Days 4–5 are for growing your Agents.md. By now, you'll notice which instructions you've been repeating. Move those into Agents.md. You should feel a noticeable difference in output consistency at this point.
Days 6–7 are for expanding to parallel use and multi-tool workflows. Try running Codex in the background while working in Cursor. Experiment with splitting tasks between Codex and Claude Code based on their respective strengths.
The week summarized in a clear progression:
- Days 1–3: Single-feature tasks to calibrate instruction accuracy
- Days 4–5: Start writing Agents.md to stabilize outputs
- Days 6–7: Expand to parallel operation and multi-tool workflows
SECTION 10
Making Codex Part of Your Daily Toolkit
Codex's core strength lies in its contractor-like personality — it takes tasks and delivers results without needing constant interaction.
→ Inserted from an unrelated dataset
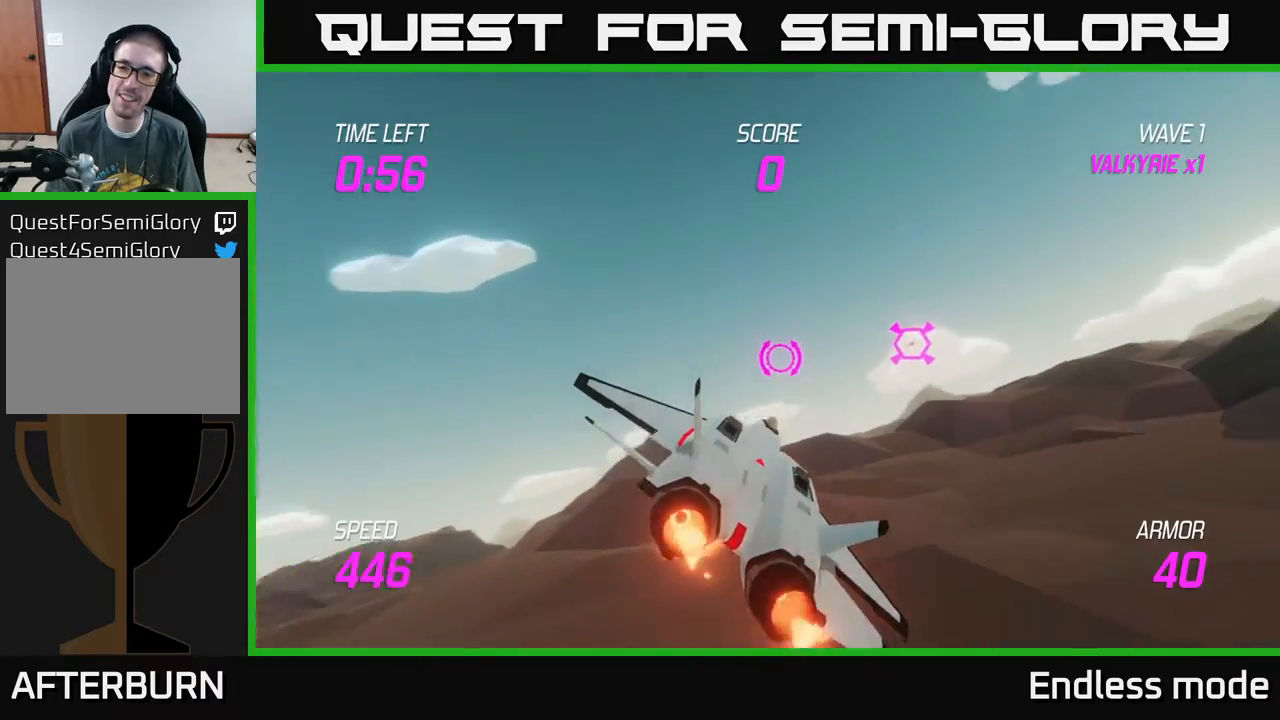
{"buttons": ["L2"], "left_stick": "down-left", "events": [[50, "R2", "up"], [150, "R2", "down"], [150, "left_stick", "center"], [233, "R2", "up"], [333, "R2", "down"], [450, "left_stick", "down-left"], [467, "R2", "up"]]}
Unlike Claude Code's collaborative approach, Codex lets you submit work and walk away, which is its fundamental value proposition.
The slowness, token efficiency, and rollback limitations are all characteristics that flow from this personality. That's why deciding what to delegate matters more with Codex than with other tools. Use it where it excels rather than forcing it into tasks that don't fit.
Grow your Agents.md, develop instruction patterns, and maintain a Git safety net. With these three elements in place, Codex reliably accelerates your development velocity. Build the patterns in your first week, then refine as your workflow evolves.
AI coding tools create a meaningful productivity gap between those who know how to use them and those who don't. If the decision frameworks and operational patterns in this guide help you get Codex into your real workflow, they've served their purpose.